Pendahuluan
Kyai merupakan sentral utama dalam tatanan lembaga pondok pesantren atau asrama. Dalam kaca mata masyarakat pondok pesantren merupakan tempat untuk mendidik anak berperilaku baik, memahami ajaran agama, dan membangun kemandirian. Berkembangnya pondok pesantren yang semakin luas membuktikan kekayaan warisan budaya Islam di Indonesia yang turun menurun ada sejak zaman dahulu hingga sekarang. Tidak sedikit pendidikan di pondok pesantren memiliki kontribusi yang sekaligus memfasilitasi potensi dan kebutuhan santri dengan membuka kursus ketrampilan. Hal ini menjadi harapan masyarakat untuk mengantarkan anak-anaknya belajar di pondok pesantren.
Dewasa ini, pondok pesantren mengalami transformasi dalam mengikuti perkembangan zaman. Pondok pesantren tidak hanya mengajarkan ilmu-ilmu agama, tetapi juga mengajarkan ilmu-ilmu umum atau bisa disebut sebagai pondok modern. Terdapat perbedaan antara pondok salaf dengan modern, yaitu pondok salaf mengajarkan ilmu-ilmu agama secara murni. Sedangkan, pondok modern lebih menonjolkan pada sistem kurikulum yang mencoba mengitregrasikan ilmu umum dan ilmu agama.[1]
Adanya keterbelakangan sosial dan kultur yang berbeda, hal tersebut dapat mempengaruhi segala aktvitas kehidupan santri di pondok pesantren. Perbedaan ini menjadikan rentan terhadap konflik antar santri. Konflik tidak terbatas dari santri saja, dapat pula terjadi pada semua pihak baik dari dalam maupun dari luar pondok pesantren meliputi kyai, ustadz, wali santri, masyarakat dan pihak-pihak terkait. Konflik merupakan bagian dari kehidupan yang tidak menutup kemungkinan terjadi kepada siapapun di manapun terutama pada pondok pesantren. Sebagai akibat yang timbul dalam proses interaksi sosial menjadi sesuatu yang wajar.
Secara historis awal konflik antar manusia sudah ada sejak zaman anak cucu Nabi Adam, kisah Qabil dan Habil yang saling bertengkar merebutkan calon istri, karena hawa nafsu dunia semata mereka merasa diperlakukan tidak adil maka terbesit bisikan setan untuk saling membenuh. Kisah itu tercantum dalam QS. Al-Maidah ayat 30 sebagai berikut:
فَطَوَّعَتْ لَهُ نَفْسُهُ قَتْلَ أَخِيهِ فَقَتَلَهُ فَأَصْبَحَ مِنَ ٱلْخَٰسِرِينَ
Artinya: Maka hawa nafsu Qabil menjadikannya menganggap mudah membunuh saudaranya, sebab itu dibunuhnyalah, maka jadilah ia seorang diantara orang-orang yang merugi. (QS. Al-Maidah: 30).
■ ■ ■ ■ ■
* _TUGAS ANDA_: Ubahlah paragraf dalam kutipan tentang pondok pesantren yang diawali dengan "Dewasa ini, pondok pesantren" menjadi daftar berbutir yang lebih ringkas tanpa menghilangkan fakta utamanya. Entri yang disertakan tidak digunakan sama sekali di sini.

* _DATA TERSEDIA_:
■ ■ ■ ■ ■
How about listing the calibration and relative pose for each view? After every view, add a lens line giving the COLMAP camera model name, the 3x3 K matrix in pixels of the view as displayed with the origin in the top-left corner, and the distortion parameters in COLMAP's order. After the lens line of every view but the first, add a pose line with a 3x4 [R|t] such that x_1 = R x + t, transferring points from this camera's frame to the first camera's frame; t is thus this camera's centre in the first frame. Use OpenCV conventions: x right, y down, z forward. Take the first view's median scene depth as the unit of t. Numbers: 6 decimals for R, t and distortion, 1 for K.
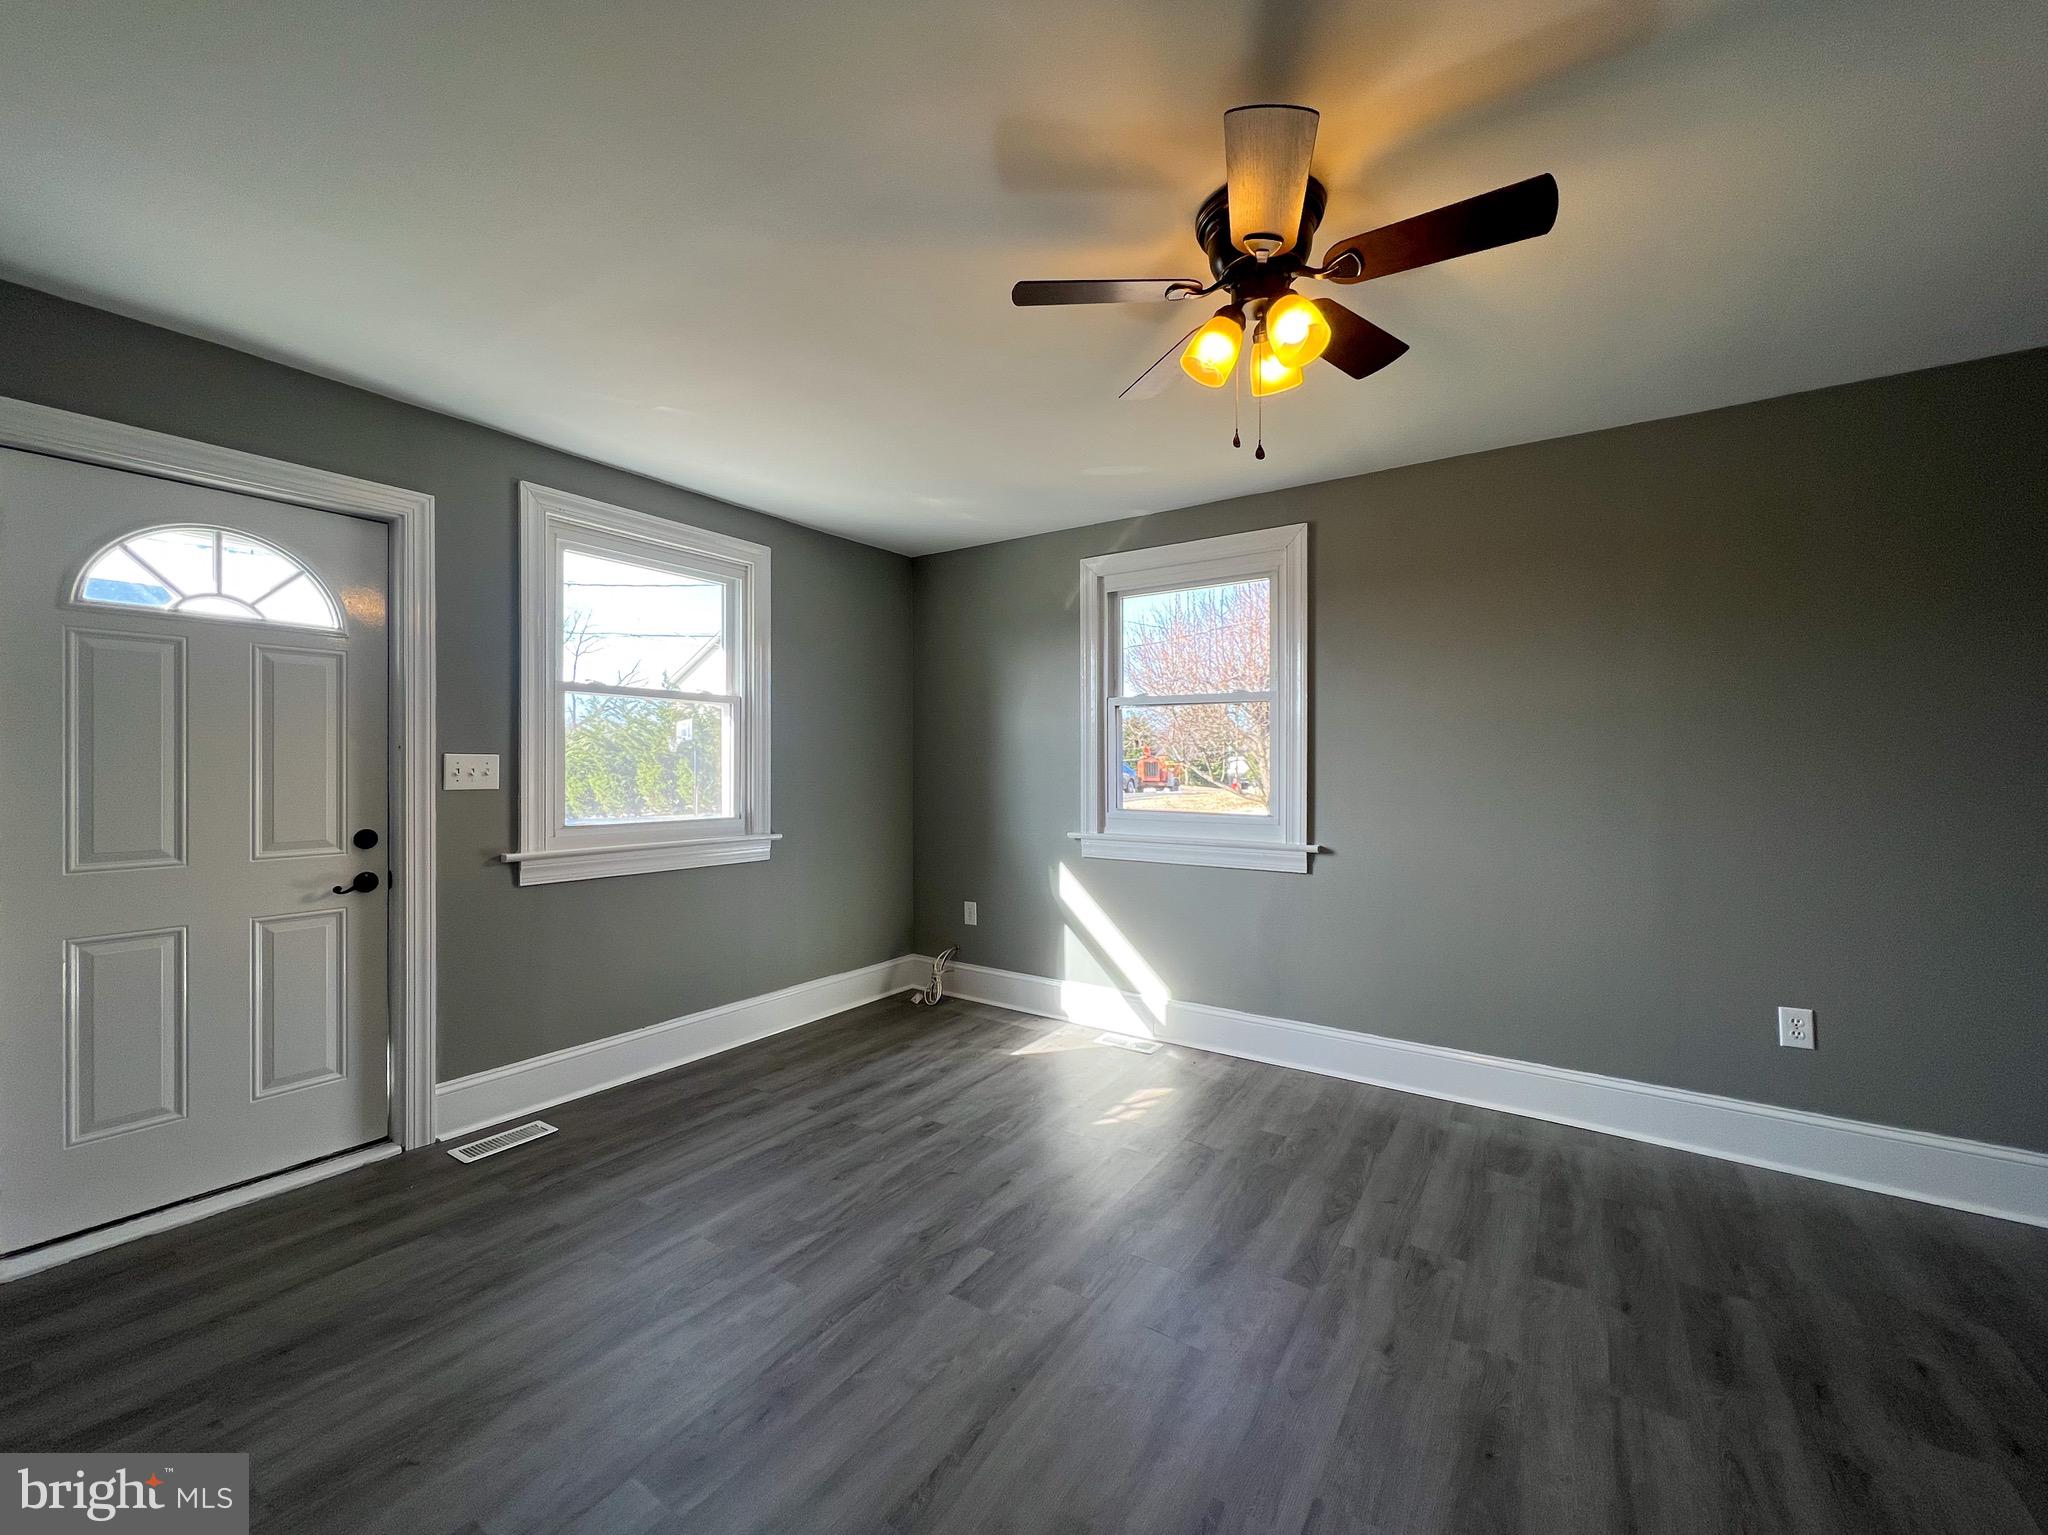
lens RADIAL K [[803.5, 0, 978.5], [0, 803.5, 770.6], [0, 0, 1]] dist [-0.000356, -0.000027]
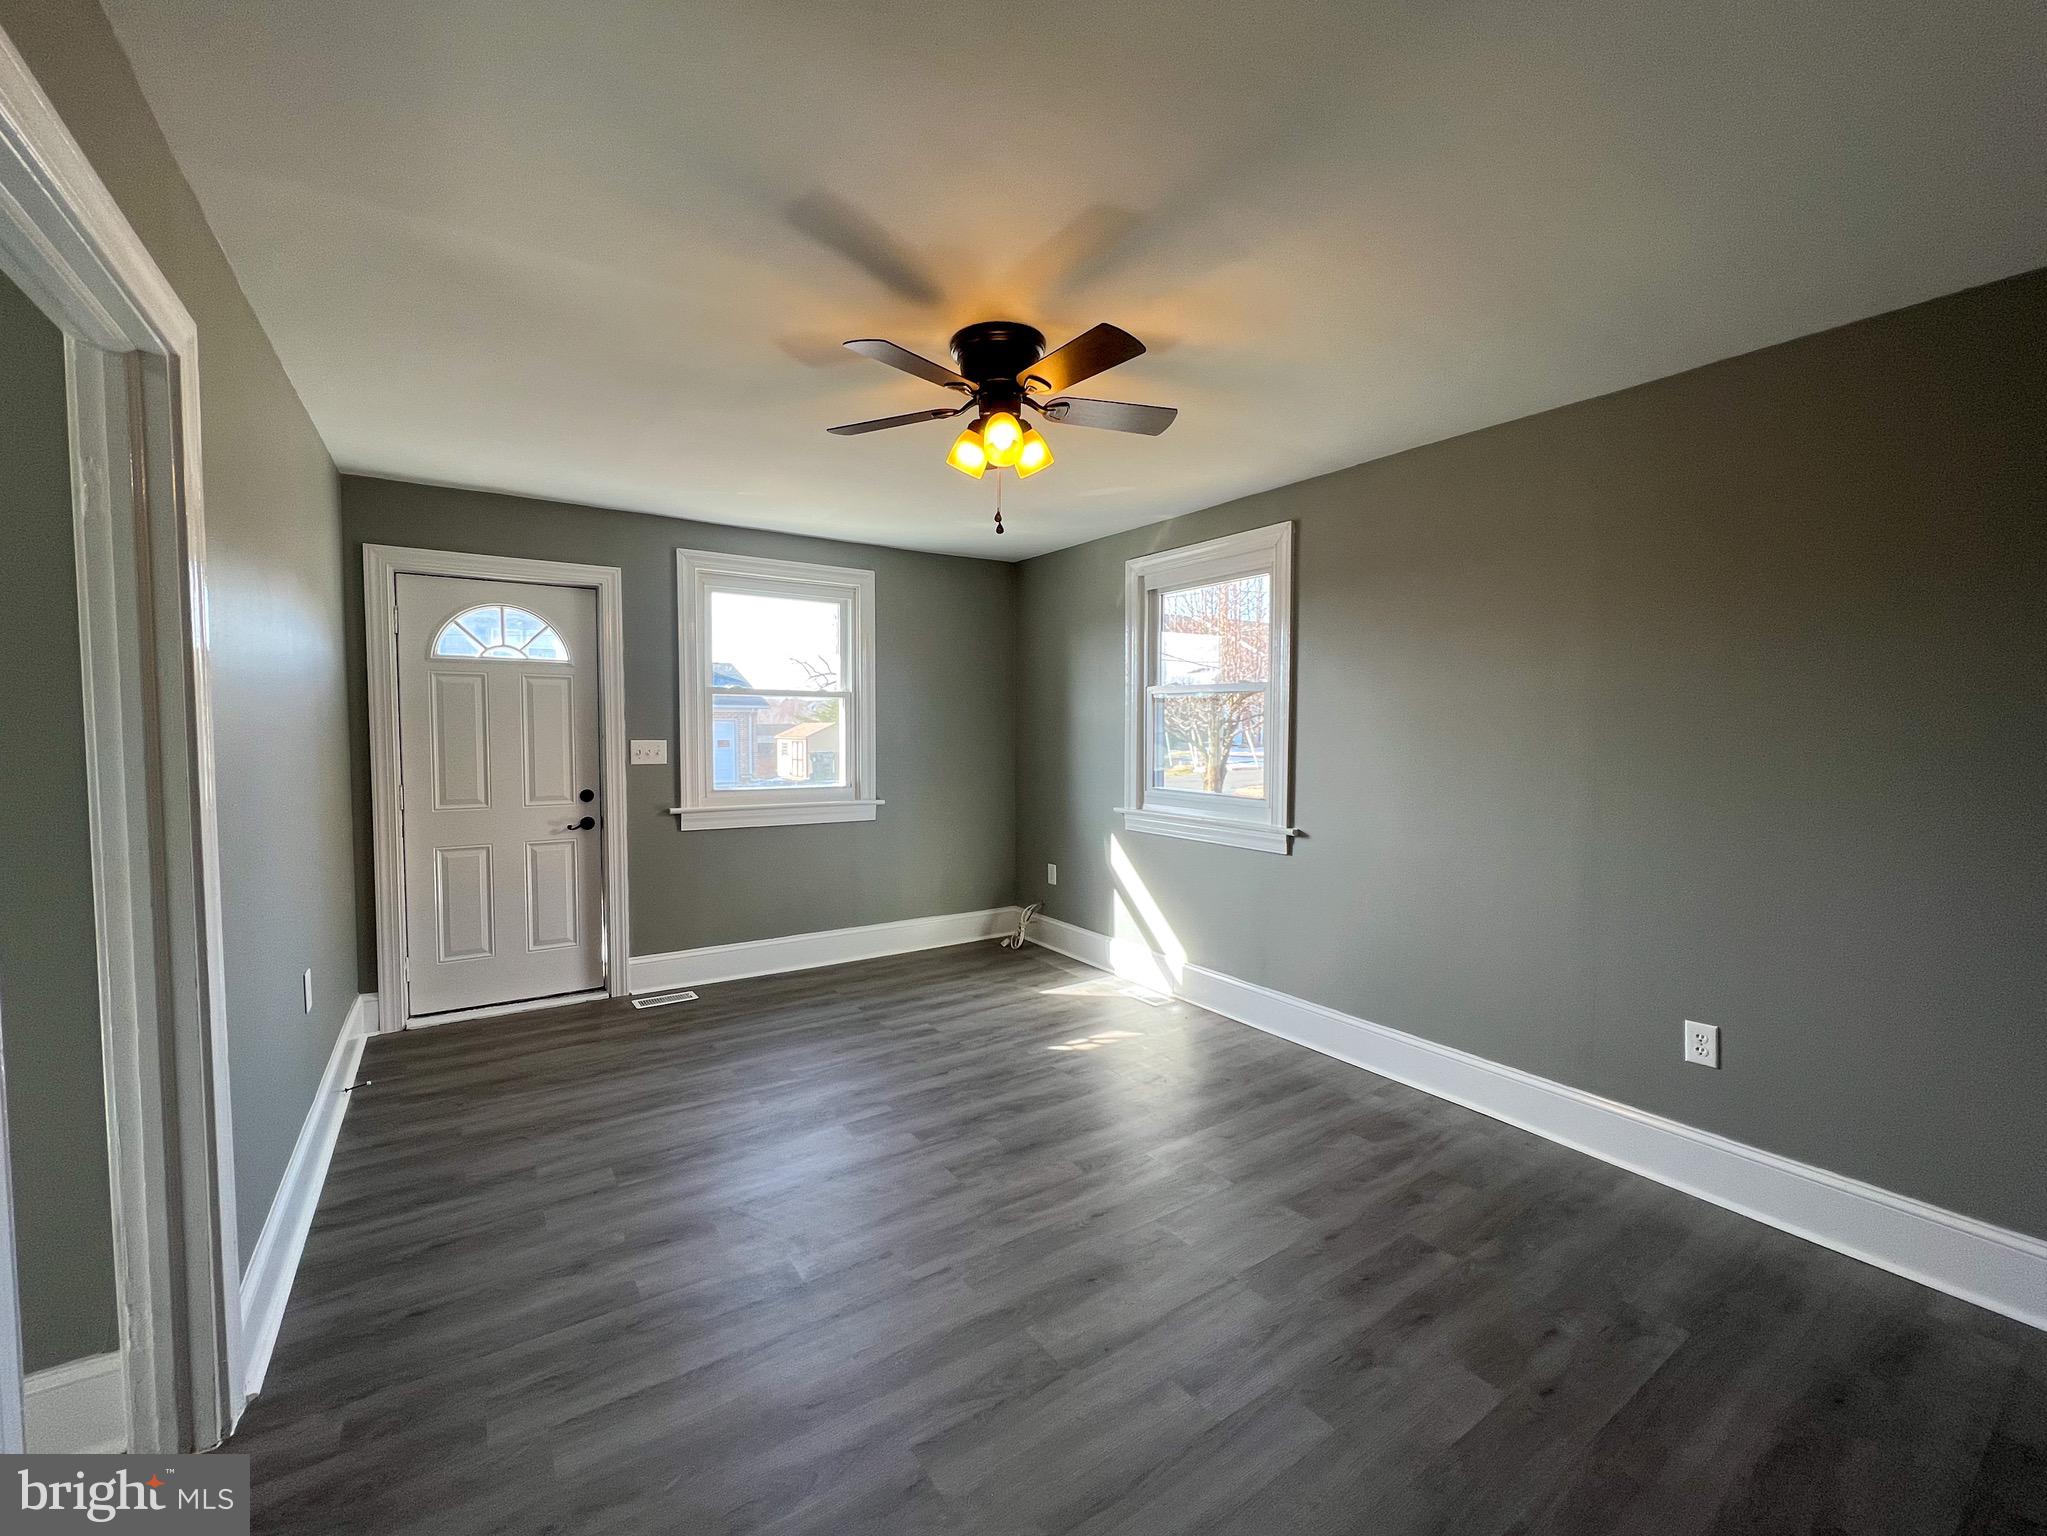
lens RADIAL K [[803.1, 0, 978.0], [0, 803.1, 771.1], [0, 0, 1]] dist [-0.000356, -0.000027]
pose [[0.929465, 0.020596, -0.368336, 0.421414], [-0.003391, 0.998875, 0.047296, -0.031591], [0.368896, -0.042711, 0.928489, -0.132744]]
■ ■ ■ ■ ■
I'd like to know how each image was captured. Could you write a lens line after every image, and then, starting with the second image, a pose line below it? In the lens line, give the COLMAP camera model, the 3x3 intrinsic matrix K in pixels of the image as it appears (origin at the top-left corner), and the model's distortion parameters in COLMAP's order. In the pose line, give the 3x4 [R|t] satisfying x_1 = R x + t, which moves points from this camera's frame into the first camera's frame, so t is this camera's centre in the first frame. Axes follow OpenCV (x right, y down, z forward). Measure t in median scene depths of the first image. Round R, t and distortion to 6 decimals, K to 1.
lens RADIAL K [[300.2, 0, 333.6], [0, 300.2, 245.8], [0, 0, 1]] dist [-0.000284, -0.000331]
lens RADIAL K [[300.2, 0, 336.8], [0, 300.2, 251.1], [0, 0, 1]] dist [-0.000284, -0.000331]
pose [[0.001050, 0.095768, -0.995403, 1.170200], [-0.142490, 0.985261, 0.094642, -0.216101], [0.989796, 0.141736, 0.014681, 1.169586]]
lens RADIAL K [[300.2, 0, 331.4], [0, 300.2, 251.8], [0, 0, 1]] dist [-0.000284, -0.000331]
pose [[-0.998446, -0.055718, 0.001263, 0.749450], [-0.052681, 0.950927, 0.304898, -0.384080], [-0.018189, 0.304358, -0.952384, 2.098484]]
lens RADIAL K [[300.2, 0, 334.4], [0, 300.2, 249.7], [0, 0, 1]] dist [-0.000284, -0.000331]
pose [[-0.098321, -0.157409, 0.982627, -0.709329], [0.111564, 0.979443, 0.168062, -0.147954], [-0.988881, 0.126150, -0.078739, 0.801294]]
■ ■ ■ ■ ■
* _JAWABAN_:
- Pondok pesantren kini bertransformasi mengikuti perkembangan zaman.
- Selain ilmu agama, pesantren juga mengajarkan ilmu umum, dan pesantren semacam ini disebut pondok modern.
- Pondok salaf mengajarkan ilmu agama secara murni.
- Pondok modern menonjolkan sistem kurikulum yang memadukan ilmu umum dan ilmu agama.